0001628280-25-037074
SEC filingBloom Energy's Q2 revenue rose 19.5% to $401.2M, with gross margin expanding to 26.7%, though the company reported a net loss of $42.2M as it executed a debt exchange.
Bloom Energy reported strong revenue growth in the second quarter of fiscal 2025, with total revenue of $401.2 million, up 19.5% from $335.8 million in the same quarter last year. The increase was driven by a 31.1% rise in product revenue to $296.6 million, reflecting higher demand and a favorable shift toward non-U.S. markets. Installation revenue dipped 12.5% to $37.4 million due to project milestone timing, while service revenue edged up 3.7% to $54.4 million and electricity revenue declined 9.8% to $12.8 million.
Gross profit more than doubled to $107.1 million from $68.5 million, pushing gross margin to 26.7% from 20.4%. The improvement was primarily attributed to product margin expansion from cost reductions, manufacturing efficiencies, and better product mix. Operating expenses increased 20.7% to $110.6 million, largely due to higher stock-based compensation and employee costs. Consequently, operating loss narrowed to $3.5 million from $23.1 million a year ago.
Below the operating line, the company recognized a $32.3 million loss on extinguishment of debt, stemming from the exchange of $112.8 million of 2.5% convertible notes for $115.7 million of 3.0% notes due 2029. Interest expense declined slightly to $14.4 million, while interest income remained stable at $6.6 million. Other income improved to $2.4 million from a loss of $1.0 million, primarily due to favorable foreign currency movements. The net loss attributable to common stockholders narrowed to $42.6 million ($0.18 per share) from $61.8 million ($0.27 per share) in the prior-year quarter.
As of June 30, 2025, Bloom Energy held $574.8 million in cash and cash equivalents, down from $802.9 million at December 31, 2024. Restricted cash totaled $31.3 million (including $1.1 million current). Total assets were $2.53 billion, versus $2.66 billion at year-end 2024. Inventories increased to $690.0 million from $544.7 million, supporting anticipated future demand. Accounts receivable rose to $467.0 million from $335.8 million due to billing milestones and extended payment terms.

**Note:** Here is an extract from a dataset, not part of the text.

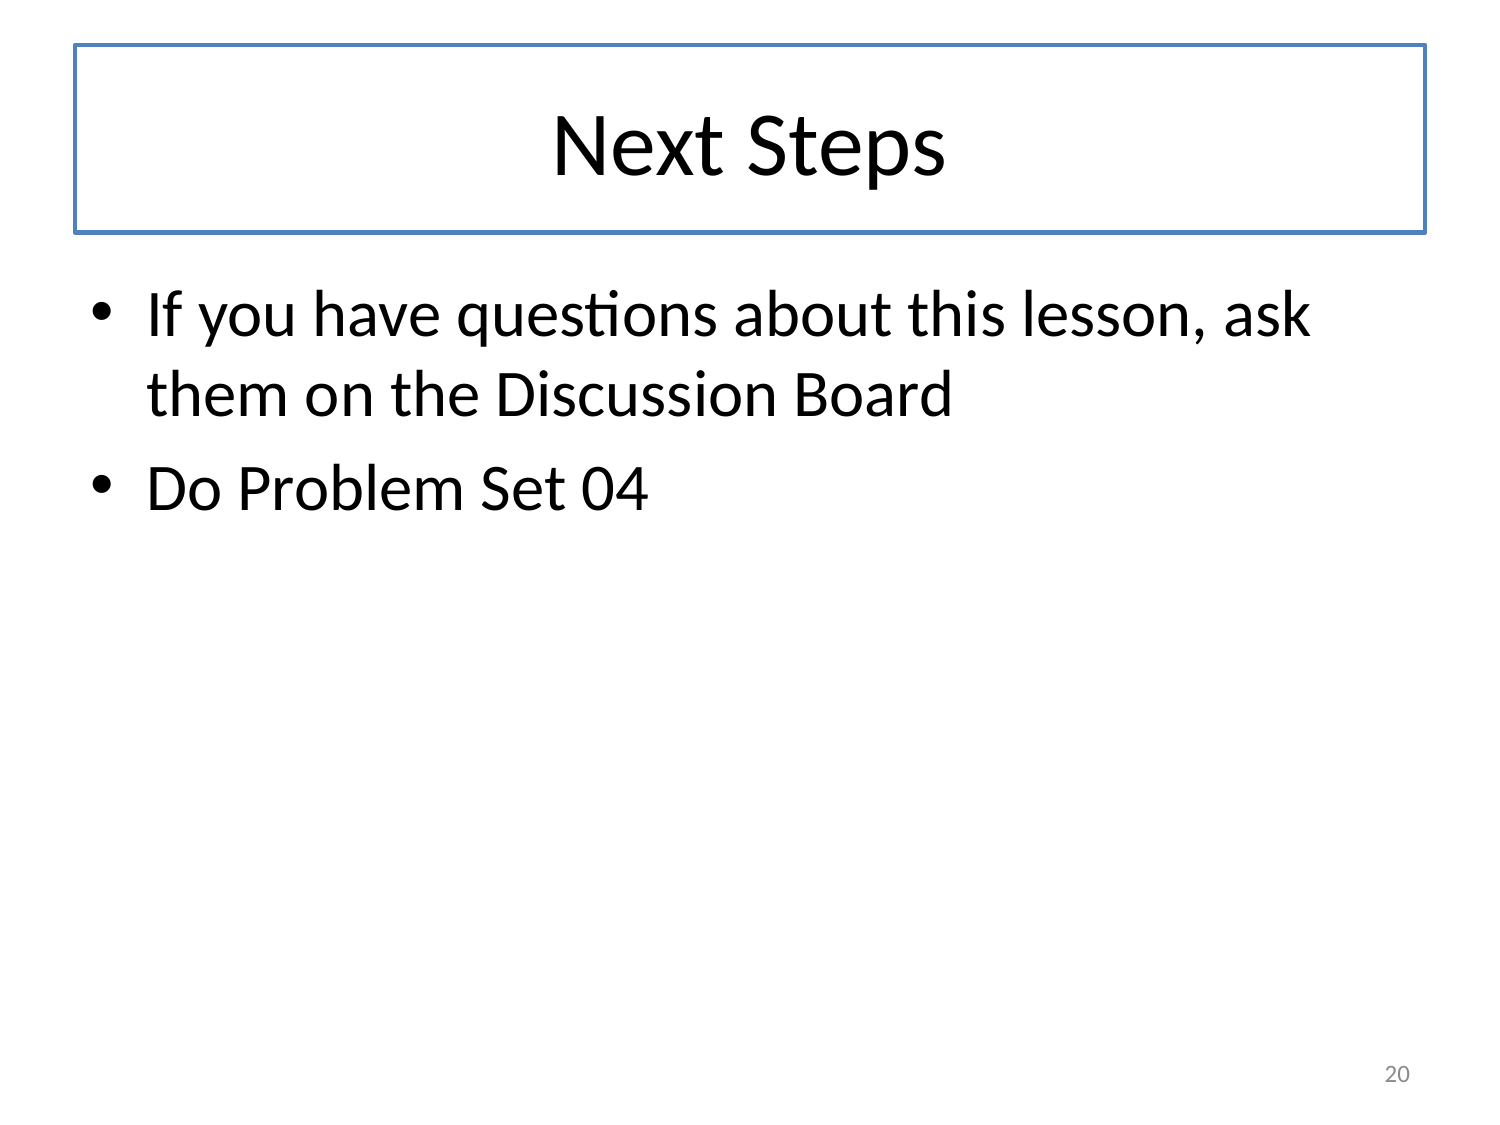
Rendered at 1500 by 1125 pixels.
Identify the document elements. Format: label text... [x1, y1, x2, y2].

On the liability side, total debt (recourse and non-recourse) increased to $1.13 billion from $1.13 billion (virtually flat). Recourse debt totaled $1.13 billion, with $1.13 billion classified as long-term. The company's debt exchange reduced the near-term maturity risk by converting $112.8 million of notes due August 2025 into longer-dated notes due June 2029. Stockholders' equity improved to $619.4 million from $585.2 million, driven by additional paid-in capital increases from stock-based compensation and the debt premium.
For the six months ended June 30, 2025, net cash used in operating activities was $323.8 million, slightly higher than $322.8 million in the prior year period. Key working capital uses included a $142.6 million increase in inventory, a $129.9 million increase in accounts receivable, and a $178.8 million decrease in deferred revenue and customer deposits. These outflows were partially offset by a $52.8 million increase in accounts payable. Capital expenditures were $21.4 million, down from $33.4 million in the first half of 2024. Free cash flow (operating cash flow less capex) was negative $345.3 million, compared to negative $356.2 million in the prior year period.

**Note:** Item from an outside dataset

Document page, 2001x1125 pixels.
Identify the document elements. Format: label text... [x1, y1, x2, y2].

Financing activities used $1.9 million in cash, primarily due to repayment of financing obligations and payment of debt issuance costs, partially offset by proceeds from stock issuance. The company did not draw on any new debt during the period (excluding the non-cash debt exchange). Dividends paid totaled $0.9 million.
Management highlighted several key trends shaping the business: rising demand for power from data centers and AI, lengthening utility interconnection queues, and increasing interest in islanded microgrid solutions. The company is focusing on utility partnerships and secured a landmark 1 GW supply agreement in 2024. The recently enacted One Big Beautiful Bill Act restored the 30% investment tax credit for fuel cell property for projects beginning construction after 2025, which is expected to support adoption. However, management cautioned about the potential 1% gross margin headwind from tariffs in fiscal 2025 and ongoing uncertainties around natural gas pricing and regulatory shifts.
No specific quantitative guidance was provided for future periods, but the company noted that bookings historically concentrate in the second half of the year, with a significant portion in Q4.
The company operates as a single reportable segment. Stock-based compensation totaled $30.2 million in Q2 2025 (up from $19.4 million), reflecting new grants to executives. The effective tax rate for Q2 was (2.5%), driven by a full valuation allowance against U.S. deferred tax assets. The company has $1.13 billion in total debt, including $2.2 million of 2.5% convertible notes due August 2025 that remain outstanding after the exchange. Operating lease liabilities were $138.7 million, with $117.5 million classified as non-current.